Back in the mid-80s when I was a young professor, I had a relatively straightforward understanding of my role. There were universal human questions – “What is justice?” “What is the good life?” – and my task was to investigate the plausible answers to these questions with my students. There were challenges – described well by Allan Bloom in “The Closing of the American Mind” – but, having experienced them myself as a young student, I was confident – perhaps overconfident – about my ability to address them. I could appeal to a universal sentiment like righteous indignation to show my students the incoherence of the value relativism most of them thought they espoused.

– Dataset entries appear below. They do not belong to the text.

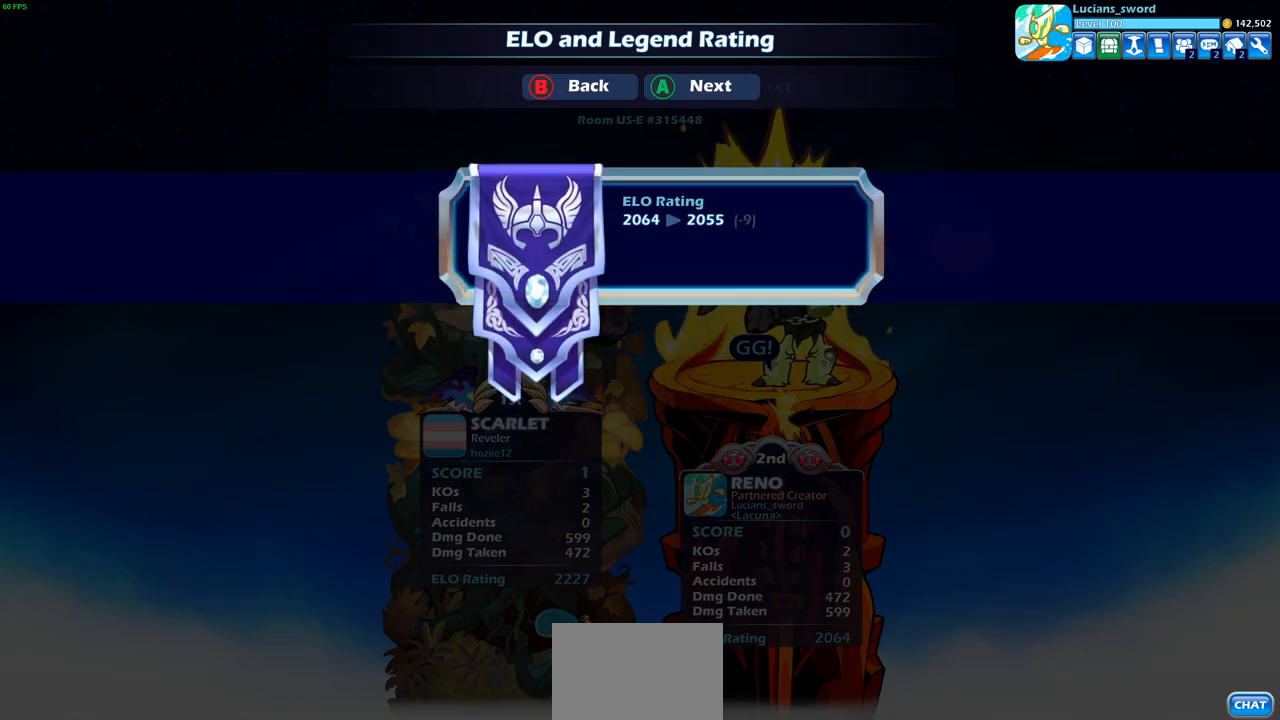
{"buttons": [], "left_stick": "center", "right_stick": "center", "events": []}
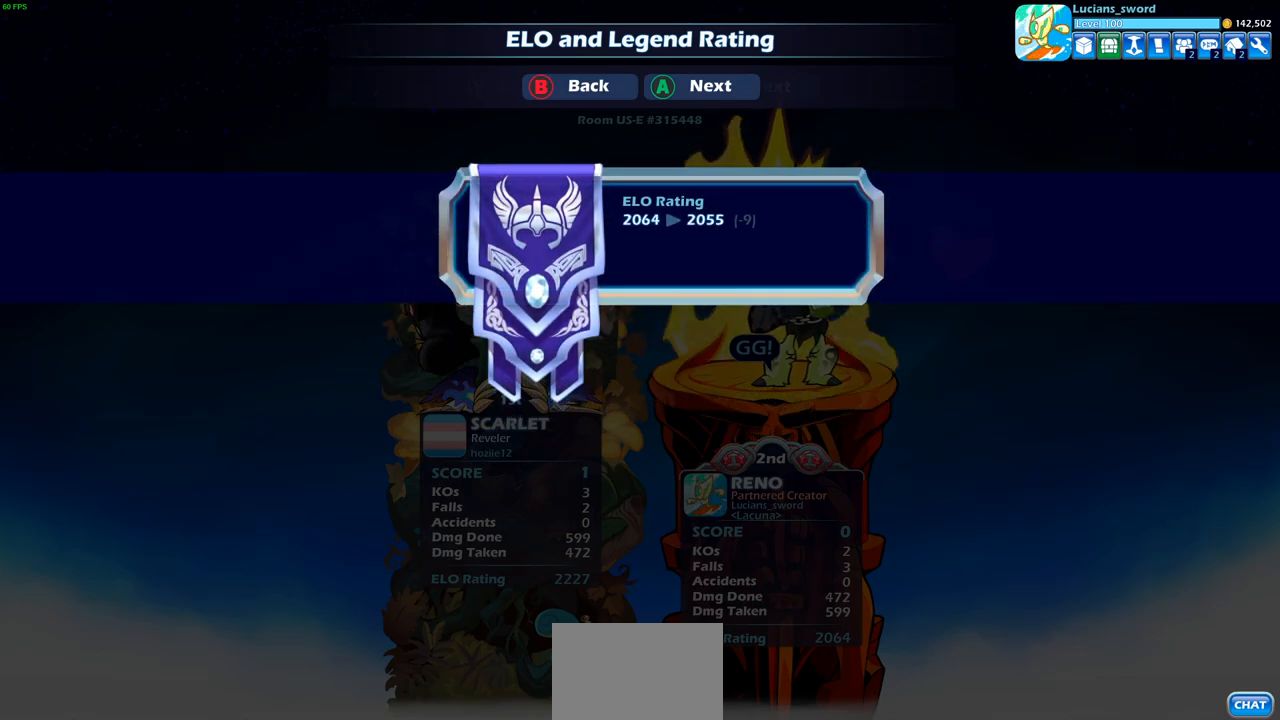
{"buttons": [], "left_stick": "center", "right_stick": "center", "events": []}
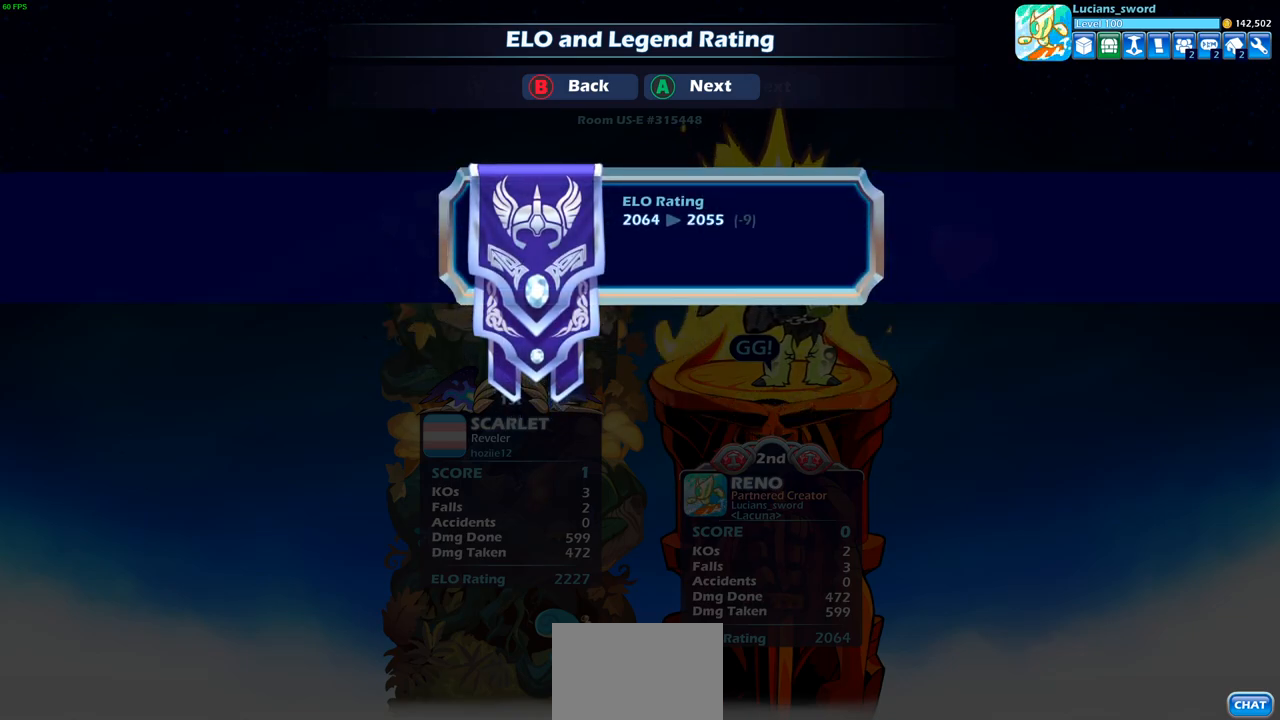
{"buttons": [], "left_stick": "center", "right_stick": "center", "events": []}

Fast forward to 2022. Most of what’s left of my hair has gone gray. And I’m listening to administrators, colleagues, and students insist upon particularity and intersectionality. Everyone’s story is different, depending upon their race, ethnicity, sexual orientation, and gender identity. (I had been accustomed to hearing talk about class, but that seems to have diminished in salience for those with whom I interact.) For the courses to be relatable and relevant, I’ve been told that students have to see themselves in the authors and texts I assign.
Taken seriously, this argument leads us into a cul-de-sac. Students can learn only from people like themselves, which means that none of us can learn about, let alone teach about, difference. We could, I suppose, call this a kind of civic education, an introduction into the story of “my people” defined in terms of the particular characteristics noted above. Recalling the familiar image from Plato’s “Republic,” each of us inhabits a cave defined by those characteristics and their intersections. But in contrast with the cave image, none of us can liberate ourselves or be liberated from our bondage.
In the first instance, there’s a grave practical problem with this view. Regardless of what we imagine about the intersections we inhabit, we in fact share space with others who have different identities. Our circumstances demand that we be able to communicate – and hence share understandings – with one another. We can’t just rely on a multiplicity of “my stories”; there also has to be “our story.” Were it not for the efforts of the 1619 Project, something like Abraham Lincoln’s “mystic chords [sic] of memory, stretching from every patriot grave to every heart and hearthstone” might serve us well.
But taking a cue from W.E.B. DuBois, there’s another route we might take. I have long appreciated the powerful defense of traditional liberal education he offers in “The Souls of Black Folk.” There he shows how an encounter with the great minds of the past could take us beyond the color line. Some three decades later, in “The Field and Function of the Negro College,” he takes a slightly different path. Sounding a lot like many of my colleagues, he affirms that “the university education of black men in the United States must be grounded in the condition and work of those black men!” This isn’t, however, his final word on the subject.
Every education begins with the circumstances of those for whom it is intended. A Russian university will have a different point of departure from its English counterpart, which will deal with different cultural beginnings than those located in Germany. Where the Russians might regard Tolstoy as indispensable, the English might look to Shakespeare and the Germans to Goethe. But that, says DuBois, is only the beginning: “It is the matter of beginnings and integrations of one group which sweep instinctive knowledge and inheritance and current reactions into a universal world of science, sociology, and art.”
Taking a cue from DuBois, we start where students are to bring them into full universal humanity. We honor and treasure the stories of our ancestors because they are ours. They’re both particular to us and part of the variegated human panoply. But that panoply is human, with its particular embodiments pointing to a nature that we share.
We’re not left with a multiplicity of stories necessarily at odds with one another, with no possibility of community or common understanding. Rather, our task as educators is to find the way from those beginnings to the larger whole that they help constitute and comprise. The great conversation should have many voices. But to be a conversation, it can’t be a series of monologues, intelligible only to the speakers and those like them.
This is, and indeed always has been, our task as teachers.
Joseph M. Knippenberg is Professor of Politics at Oglethorpe University in Brookhaven, GA and a Jack Miller Center faculty partner.